BETHLEHEM (Ma'an) -- Israel’s Parliament, the Knesset, passed the controversial “NGO bill” into law late Monday with 57 votes in favor and 48 against
, following a contentious six-hour plenary debate, as human rights groups and opposition Knesset members condemned the legislation for seeking to “silence criticism” of Israel and delegitimize left-wing groups.
The legislation -- also referred to as the "transparency bill" -- compels organizations to reveal their sources of funding if more than 50 percent came from public foreign entities.
Organizations in Israel that rely on public foreign funding also tend to oppose the government’s right-wing policies and human rights violations in the occupied Palestinian territory.
Meanwhile, the law would not affect right-wing organizations who rely largely on private funding from overseas.
“The very existence of this law aims to harm and prevent a specific type of organization from acting proudly for the sake of Israeli society,” the Association for Civil Rights in Israel (ACRI) said in a statement on Tuesday.
“The law is but one of a series of bills and initiatives that oppose legitimate social and political action. Instead of facilitating debate, there are individuals who wish to silence criticism.”
The Israeli human rights watchdog Peace Now also condemned the bill’s passage, saying that the law was “a blatant violation of freedom of expression.”
“While the law will delegitimize left-wing organizations, pro-settler NGOs who receive millions of dollars in foreign donations without any transparency will remain unaffected,” the group said.
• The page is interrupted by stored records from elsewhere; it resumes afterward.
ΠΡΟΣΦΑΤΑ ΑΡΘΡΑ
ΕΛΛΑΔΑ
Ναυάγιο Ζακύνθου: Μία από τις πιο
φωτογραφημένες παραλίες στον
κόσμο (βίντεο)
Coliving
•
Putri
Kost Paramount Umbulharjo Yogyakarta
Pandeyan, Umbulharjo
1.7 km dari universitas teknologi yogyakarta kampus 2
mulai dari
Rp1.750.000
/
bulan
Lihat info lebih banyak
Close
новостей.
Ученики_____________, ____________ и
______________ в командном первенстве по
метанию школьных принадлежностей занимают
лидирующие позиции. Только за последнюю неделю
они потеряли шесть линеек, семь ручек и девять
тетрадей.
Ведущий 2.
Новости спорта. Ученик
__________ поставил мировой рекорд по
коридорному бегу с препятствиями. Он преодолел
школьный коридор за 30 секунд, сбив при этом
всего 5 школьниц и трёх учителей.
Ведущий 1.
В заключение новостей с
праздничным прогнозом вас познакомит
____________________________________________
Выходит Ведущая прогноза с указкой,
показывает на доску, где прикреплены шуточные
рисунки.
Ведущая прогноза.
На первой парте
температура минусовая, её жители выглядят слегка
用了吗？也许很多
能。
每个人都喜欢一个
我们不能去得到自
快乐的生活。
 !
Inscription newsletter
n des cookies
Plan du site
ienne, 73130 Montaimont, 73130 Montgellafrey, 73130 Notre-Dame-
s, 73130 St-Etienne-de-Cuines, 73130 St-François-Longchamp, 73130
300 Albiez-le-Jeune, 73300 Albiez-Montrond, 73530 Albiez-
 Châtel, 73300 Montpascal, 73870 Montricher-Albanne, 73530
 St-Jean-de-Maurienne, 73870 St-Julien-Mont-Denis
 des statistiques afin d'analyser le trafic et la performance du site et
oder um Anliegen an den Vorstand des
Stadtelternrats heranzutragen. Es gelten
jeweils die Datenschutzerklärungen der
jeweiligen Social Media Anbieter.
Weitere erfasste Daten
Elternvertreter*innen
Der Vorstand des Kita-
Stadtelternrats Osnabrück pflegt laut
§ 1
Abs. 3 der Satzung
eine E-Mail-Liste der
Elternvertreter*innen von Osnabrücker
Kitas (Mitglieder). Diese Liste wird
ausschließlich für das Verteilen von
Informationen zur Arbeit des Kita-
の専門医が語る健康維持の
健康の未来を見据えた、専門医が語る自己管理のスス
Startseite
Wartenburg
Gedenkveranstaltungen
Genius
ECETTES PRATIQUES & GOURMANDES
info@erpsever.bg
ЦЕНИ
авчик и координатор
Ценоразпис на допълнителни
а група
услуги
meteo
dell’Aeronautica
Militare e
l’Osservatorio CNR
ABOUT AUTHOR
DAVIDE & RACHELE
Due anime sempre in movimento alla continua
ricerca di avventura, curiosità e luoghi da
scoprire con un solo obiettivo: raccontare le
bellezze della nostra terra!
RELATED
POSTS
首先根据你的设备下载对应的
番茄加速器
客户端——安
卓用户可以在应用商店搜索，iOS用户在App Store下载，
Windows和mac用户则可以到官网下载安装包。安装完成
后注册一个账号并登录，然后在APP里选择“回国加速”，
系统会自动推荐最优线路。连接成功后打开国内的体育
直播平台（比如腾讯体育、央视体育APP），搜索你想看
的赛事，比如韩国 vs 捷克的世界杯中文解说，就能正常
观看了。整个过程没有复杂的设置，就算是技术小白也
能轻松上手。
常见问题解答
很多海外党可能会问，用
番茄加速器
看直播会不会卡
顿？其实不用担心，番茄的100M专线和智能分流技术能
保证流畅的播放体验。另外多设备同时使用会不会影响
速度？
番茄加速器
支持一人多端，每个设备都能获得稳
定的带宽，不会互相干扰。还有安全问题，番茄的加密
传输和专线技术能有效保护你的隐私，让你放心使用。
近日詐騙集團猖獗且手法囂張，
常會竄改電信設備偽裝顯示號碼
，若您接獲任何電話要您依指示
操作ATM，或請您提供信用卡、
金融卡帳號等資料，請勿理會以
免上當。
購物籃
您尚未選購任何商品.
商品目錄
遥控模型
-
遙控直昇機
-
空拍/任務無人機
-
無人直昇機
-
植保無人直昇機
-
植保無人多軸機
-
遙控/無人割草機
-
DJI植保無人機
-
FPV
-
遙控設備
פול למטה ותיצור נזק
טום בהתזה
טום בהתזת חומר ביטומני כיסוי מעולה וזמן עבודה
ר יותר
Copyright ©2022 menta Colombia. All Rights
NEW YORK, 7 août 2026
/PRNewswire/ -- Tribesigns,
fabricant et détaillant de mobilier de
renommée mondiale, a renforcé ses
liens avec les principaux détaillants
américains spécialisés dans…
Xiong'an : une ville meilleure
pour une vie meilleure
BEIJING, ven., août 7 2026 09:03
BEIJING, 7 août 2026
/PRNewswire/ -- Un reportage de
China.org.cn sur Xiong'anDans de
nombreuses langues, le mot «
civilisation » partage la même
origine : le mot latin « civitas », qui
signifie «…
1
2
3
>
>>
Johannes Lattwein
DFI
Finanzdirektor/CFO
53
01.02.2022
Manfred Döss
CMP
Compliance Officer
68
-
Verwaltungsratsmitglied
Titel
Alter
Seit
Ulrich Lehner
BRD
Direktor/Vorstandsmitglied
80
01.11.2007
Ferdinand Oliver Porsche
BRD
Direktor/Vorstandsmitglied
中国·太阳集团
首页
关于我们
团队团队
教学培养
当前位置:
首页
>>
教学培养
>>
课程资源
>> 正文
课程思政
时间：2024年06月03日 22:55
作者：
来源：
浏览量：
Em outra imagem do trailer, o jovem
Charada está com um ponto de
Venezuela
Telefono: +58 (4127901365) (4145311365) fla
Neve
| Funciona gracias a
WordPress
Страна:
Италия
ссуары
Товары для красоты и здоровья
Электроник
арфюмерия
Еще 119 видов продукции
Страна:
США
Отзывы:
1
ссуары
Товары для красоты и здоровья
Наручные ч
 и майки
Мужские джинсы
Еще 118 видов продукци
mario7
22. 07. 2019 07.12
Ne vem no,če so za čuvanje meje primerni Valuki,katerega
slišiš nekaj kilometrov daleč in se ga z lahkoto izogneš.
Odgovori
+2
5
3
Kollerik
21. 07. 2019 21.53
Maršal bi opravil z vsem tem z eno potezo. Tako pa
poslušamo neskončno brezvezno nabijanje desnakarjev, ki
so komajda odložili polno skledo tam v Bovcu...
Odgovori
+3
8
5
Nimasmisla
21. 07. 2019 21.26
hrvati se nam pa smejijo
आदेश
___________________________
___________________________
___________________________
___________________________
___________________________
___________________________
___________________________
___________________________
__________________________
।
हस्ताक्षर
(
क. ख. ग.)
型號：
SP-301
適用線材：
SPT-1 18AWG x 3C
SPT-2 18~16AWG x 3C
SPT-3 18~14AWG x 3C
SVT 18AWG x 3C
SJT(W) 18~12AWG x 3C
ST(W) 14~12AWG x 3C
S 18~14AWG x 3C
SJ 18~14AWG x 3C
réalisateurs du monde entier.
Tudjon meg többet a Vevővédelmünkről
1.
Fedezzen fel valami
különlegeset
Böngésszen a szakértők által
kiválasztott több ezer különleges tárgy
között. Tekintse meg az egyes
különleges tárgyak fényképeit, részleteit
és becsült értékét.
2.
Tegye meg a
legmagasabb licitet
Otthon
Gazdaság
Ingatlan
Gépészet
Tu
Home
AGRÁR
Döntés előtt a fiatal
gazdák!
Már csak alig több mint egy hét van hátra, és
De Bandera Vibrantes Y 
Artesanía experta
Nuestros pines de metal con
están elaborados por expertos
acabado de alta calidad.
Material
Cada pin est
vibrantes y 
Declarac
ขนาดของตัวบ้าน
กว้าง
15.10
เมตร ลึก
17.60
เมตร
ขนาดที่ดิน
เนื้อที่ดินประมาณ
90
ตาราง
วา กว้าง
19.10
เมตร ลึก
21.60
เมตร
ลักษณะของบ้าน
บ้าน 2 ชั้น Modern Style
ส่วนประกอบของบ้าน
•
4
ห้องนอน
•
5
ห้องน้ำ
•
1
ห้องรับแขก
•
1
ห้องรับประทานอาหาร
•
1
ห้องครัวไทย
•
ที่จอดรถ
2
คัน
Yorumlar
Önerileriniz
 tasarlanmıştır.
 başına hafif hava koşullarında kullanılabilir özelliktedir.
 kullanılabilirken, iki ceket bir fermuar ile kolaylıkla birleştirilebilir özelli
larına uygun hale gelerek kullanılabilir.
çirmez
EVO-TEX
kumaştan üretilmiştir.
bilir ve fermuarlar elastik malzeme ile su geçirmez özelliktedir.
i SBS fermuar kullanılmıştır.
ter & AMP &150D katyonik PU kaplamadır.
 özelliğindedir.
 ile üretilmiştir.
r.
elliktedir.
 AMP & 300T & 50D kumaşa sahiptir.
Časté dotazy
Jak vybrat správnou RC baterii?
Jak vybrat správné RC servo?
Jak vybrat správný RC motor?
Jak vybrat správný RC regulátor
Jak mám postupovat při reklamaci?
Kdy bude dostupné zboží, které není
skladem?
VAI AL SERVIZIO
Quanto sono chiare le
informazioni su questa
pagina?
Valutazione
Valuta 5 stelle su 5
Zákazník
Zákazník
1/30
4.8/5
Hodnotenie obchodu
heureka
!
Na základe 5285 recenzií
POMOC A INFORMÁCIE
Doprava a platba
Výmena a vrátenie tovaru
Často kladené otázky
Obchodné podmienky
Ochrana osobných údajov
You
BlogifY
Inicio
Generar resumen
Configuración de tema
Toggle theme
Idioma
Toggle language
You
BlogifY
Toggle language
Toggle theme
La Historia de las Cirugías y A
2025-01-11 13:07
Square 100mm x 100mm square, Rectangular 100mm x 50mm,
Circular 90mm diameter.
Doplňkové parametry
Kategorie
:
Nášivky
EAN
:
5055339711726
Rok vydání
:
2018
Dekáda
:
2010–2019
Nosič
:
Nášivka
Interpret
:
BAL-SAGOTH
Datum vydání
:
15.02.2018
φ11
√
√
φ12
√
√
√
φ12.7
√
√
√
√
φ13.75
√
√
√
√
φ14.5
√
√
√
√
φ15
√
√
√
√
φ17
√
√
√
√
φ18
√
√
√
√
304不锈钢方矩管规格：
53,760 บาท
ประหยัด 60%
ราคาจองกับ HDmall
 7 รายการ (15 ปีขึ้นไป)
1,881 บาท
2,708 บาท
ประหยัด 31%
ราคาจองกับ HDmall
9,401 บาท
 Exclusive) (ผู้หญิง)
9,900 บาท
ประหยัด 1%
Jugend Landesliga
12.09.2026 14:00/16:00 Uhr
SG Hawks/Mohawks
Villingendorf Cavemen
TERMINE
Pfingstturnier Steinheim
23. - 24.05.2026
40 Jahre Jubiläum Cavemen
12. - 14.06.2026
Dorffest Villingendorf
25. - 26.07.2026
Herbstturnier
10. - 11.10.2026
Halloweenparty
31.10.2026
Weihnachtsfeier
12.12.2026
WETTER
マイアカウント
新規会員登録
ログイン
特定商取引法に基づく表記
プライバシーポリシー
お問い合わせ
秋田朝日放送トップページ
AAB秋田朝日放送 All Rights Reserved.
Peace Now also announced that they would be challenging the new legislation in Israel’s Supreme Court.
The bill was first introduced by Israeli Justice Minister Ayelet Shaked and leader of the ultra-nationalist Jewish Home party, who claimed that the law would crack down on groups who receive foreign funds in order to criticize Israel.
Shaked argued during Monday night’s debate that Israeli human rights organizations receiving funding from foreign entities was comparable to if the state of Israel funded extra-parliamentary organizations in Britain that supported the UK’s exit from the European Union.
“Until now, we accepted [ such foreign intervention] with bowed heads. Our heads are bowed no longer. This law is about nothing more than transparency.” Gilad Grossman, spokesman for rights group Yesh Din -- one of the groups singled out in the bill -- told Ma'an last month that the bill was an attempt to "paint human rights organizations as foreign agents."
Earlier this month, the list of NGOs singled out in the bill was released
by The Jerusalem Post, revealing that 23 out of the 25 organizations were left-wing groups, with the two other groups reportedly being centrist or non-affiliated.
No right-wing organizations were listed, confirming fears among Israel’s left that the bill was proposed as an attempt to disrupt the activities of left-wing organizations in Israel.
The modified version of the bill that passed
in the Knesset last month required relevant NGOs to make their funding public on all written publications or correspondences with public officials if more than half their funding came from foreign bodies.
Failure to do so would result in fines of up to 29,200 shekels ($7,500).
The current law no longer forces representatives of the NGOs to wear name tags with the name of their organizations displayed during Knesset meetings, and does not require representatives to announce their funding sources before speaking during Knesset meetings, as had initially been proposed.
The relevant organizations are instead required to declare their funding sources to the Knesset committee in order to attend a government hearing.
During the Knesset debate over the bill on Monday night, MK Ayman Odeh of the Joint List addressed the bill’s supporters, arguing that being listed as one of the affected NGOs was “a badge of honor,” saying the groups were “only strengthened by your campaign of delegitimization.”
“You chose to persecute two kinds of organizations: those working for equality and those battling against the occupation. With that, you’ve clearly marked your enemies -- peace and equality,” Odeh said.
Opposition leader in the Knesset Isaac Herzog of the Zionist Camp party slammed the law for “symbolizing the budding fascism that is rising and flourishing in Israeli society” and making a “mockery” of the “right to organize, which is a sacred founding principle of a democratic society.”
He argued that some of the groups targeted by the law “advance noble goals of women’s equality, equality for the gay community, for minorities, for the weak, the needy, the destitute, the poor.”
Many organizations turn to foreign governments “because this government has failed” to advance those issues, Herzog said.
MK Michal Rozin of the left-wing Meretz party addressed the plenum saying: “Let us not be confused: the purpose of this law is the targeted killing of a precise list of organizations that are identified with the left in Israel.”
Yael German of the centrist Yesh Atid party argued the legislation “also hurts the right” through its shaming of leftist groups.
“We have to decide whether we want to support a discriminatory, unequal law which seeks to impose fear and limit freedom of expression, or whether we are loyal to the principles of our leaders from the right and left, while safeguarding our democracy.”